CREATE TABLE [dbo].[Subscribers]( [ID] [uniqueidentifier] DEFAULT (newsequentialid()) NOT NULL PRIMARY KEY CLUSTERED, [FirstName] [char](10) NOT NULL, [LastName] [char](20) NOT NULL, [Job] [char](15) NULL, ) CREATE TABLE [dbo].[Subscribers_Main]( [ID] [uniqueidentifier] DEFAULT (newsequentialid()) NOT NULL PRIMARY KEY CLUSTERED, [FirstName] [char](10) NOT NULL, [LastName] [char](20) NOT NULL, [Job] [char](15) NULL, ) INSERT INTO [Subscribers] ( FirstName, LastName, Job ) VALUES ('Marcel', 'Patoulacci', 'A'), ('Bob', 'Robichais', 'B'); INSERT INTO [Subscribers_Main] ( FirstName, LastName, Job ) VALUES ('JP', 'Veedole', 'C')
SELECT * FROM Subscribers
ID FirstName LastName Job 24BEF86E-0660-E211-9EA0-1CC1DE741410 Marcel Patoulacci A 25BEF86E-0660-E211-9EA0-1CC1DE741410 Bob Robichais B
SELECT * FROM Subscribers_Main
ID FirstName LastName Job 9DBB1C2B-0760-E211-9EA0-1CC1DE741410 JP Veedole C
Creating an upsert procedure
The content of your procedure could look like this:
USE [UpsertDB] GO --Upsert from Subscribers to Subscribers_Main MERGE INTO dbo.Subscribers_Main AS T USING dbo.Subscribers AS S ON T.ID = S.ID -- When IDs are found in both tables -- Then we update Subscribers_Main -- with Subscribers rows WHEN MATCHED THEN UPDATE SET T.FirstName = S.FirstName, T.LastName = S.LastName, T.Job = S.Job -- When IDs are not in Subscribers_Main -- Then we insert into Subscribers_Main -- all missing Subscribers rows WHEN NOT MATCHED THEN INSERT ( ID, FirstName, LastName, Job ) VALUES ( S.ID, S.FirstName, S.LastName, S.Job );
Results and requirements
Keep in mind that you must force to insert IDs.

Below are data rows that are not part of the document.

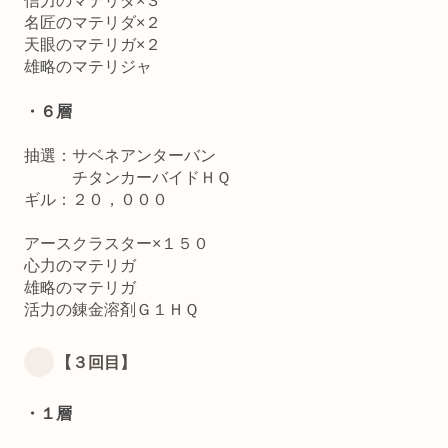
信力のマテリダ×３
名匠のマテリダ×２
天眼のマテリガ×２
雄略のマテリジャ
・６層
抽選：サベネアンターバン
チタンカーバイドＨＱ
ギル：２０，０００
アースクラスター×１５０
心力のマテリガ
雄略のマテリガ
活力の錬金溶剤Ｇ１ＨＱ
【３回目】
・１層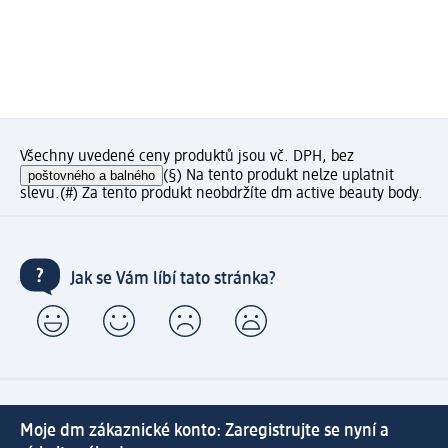
Všechny uvedené ceny produktů jsou vč. DPH, bez
poštovného a balného
(§) Na tento produkt nelze uplatnit
slevu.
(#) Za tento produkt neobdržíte dm active beauty body.
Jak se Vám líbí tato stránka?
Moje dm zákaznické konto: Zaregistrujte se nyní a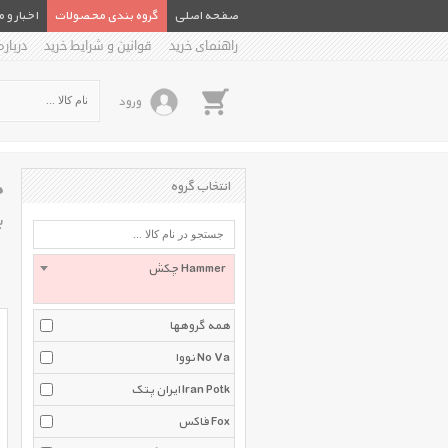
صفحه اصلی
گروه بندی محصولات
اخبار و 
راهنمای خرید
قوانین و شرایط خرید
درباره
ورود
چ
انتخاب گروه
ب
چکش Hammer
همه گروهها
نووا No Va
ایران پتک Iran Potk
فاکس Fox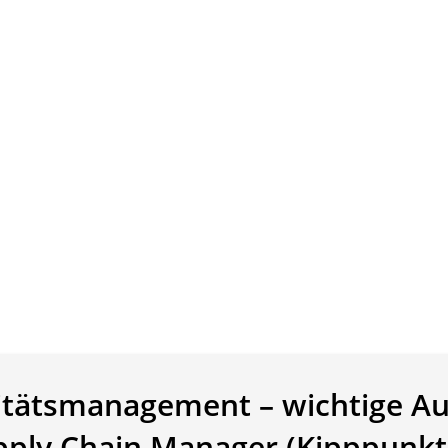
tätsmanagement – wichtige Au
pply Chain Manager (Kipppunkt 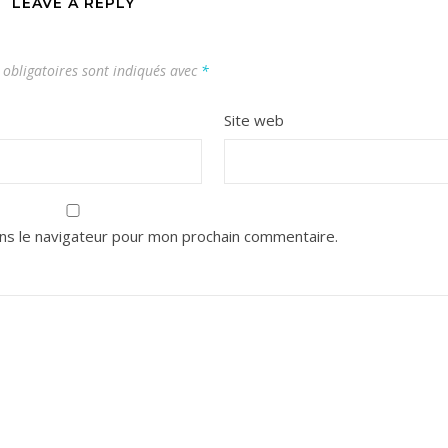
LEAVE A REPLY
obligatoires sont indiqués avec
*
Site web
ns le navigateur pour mon prochain commentaire.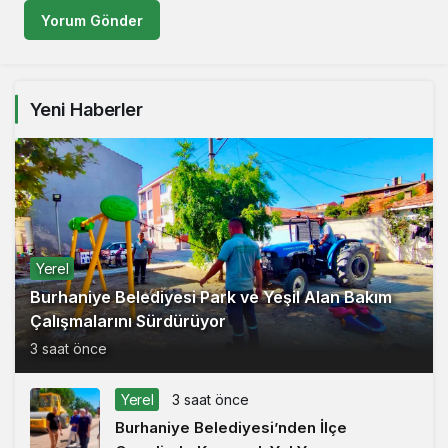
Yorum Gönder
Yeni Haberler
Yerel
Burhaniye Belediyesi Park ve Yeşil Alan Bakım
Çalışmalarını Sürdürüyor
3 saat önce
Yerel
3 saat önce
Burhaniye Belediyesi’nden İlçe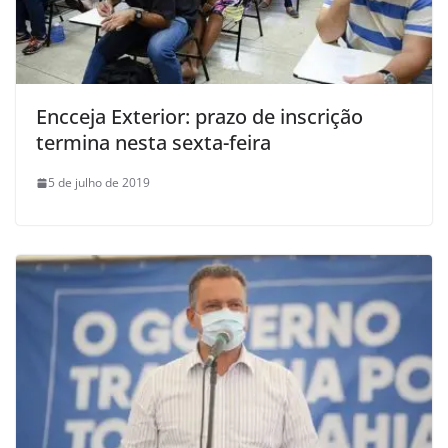
Encceja Exterior: prazo de inscrição
termina nesta sexta-feira
5 de julho de 2019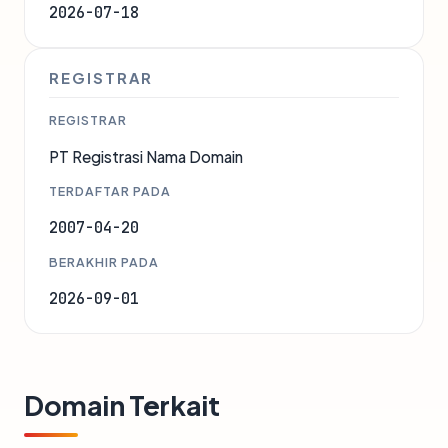
2026-07-18
REGISTRAR
REGISTRAR
PT Registrasi Nama Domain
TERDAFTAR PADA
2007-04-20
BERAKHIR PADA
2026-09-01
Domain Terkait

If you miss it, the ID column will generate a new ID by default, of course different the ID of the original table.
In this case you won’t be able to find the real new values next time and you take a risk of inserting several times the same values.
You can check this requirement by selecting the Subscribers_Main table:
ID FirstName LastName Job 24BEF86E-0660-E211-9EA0-1CC1DE741410 Marcel Patoulacci A 25BEF86E-0660-E211-9EA0-1CC1DE741410 Bob Robichais B 9DBB1C2B-0760-E211-9EA0-1CC1DE741410 JP Veedole C
and look at the result without insertion of IDs (ID values coming from the subscribers table are different than before because they are automatically generated during their insertion) :
ID FirstName LastName Job 9DBB1C2B-0760-E211-9EA0-1CC1DE741410 JP Veedole C E66CE936-0A60-E211-9EA0-1CC1DE741410 Marcel Patoulacci A E76CE936-0A60-E211-9EA0-1CC1DE741410 Bob Robichais B
Going further
Now you just have to implement your management rules for deletes and decide who is the winner if a row exists in the Subscribers table and not in the Subscribers_Main table.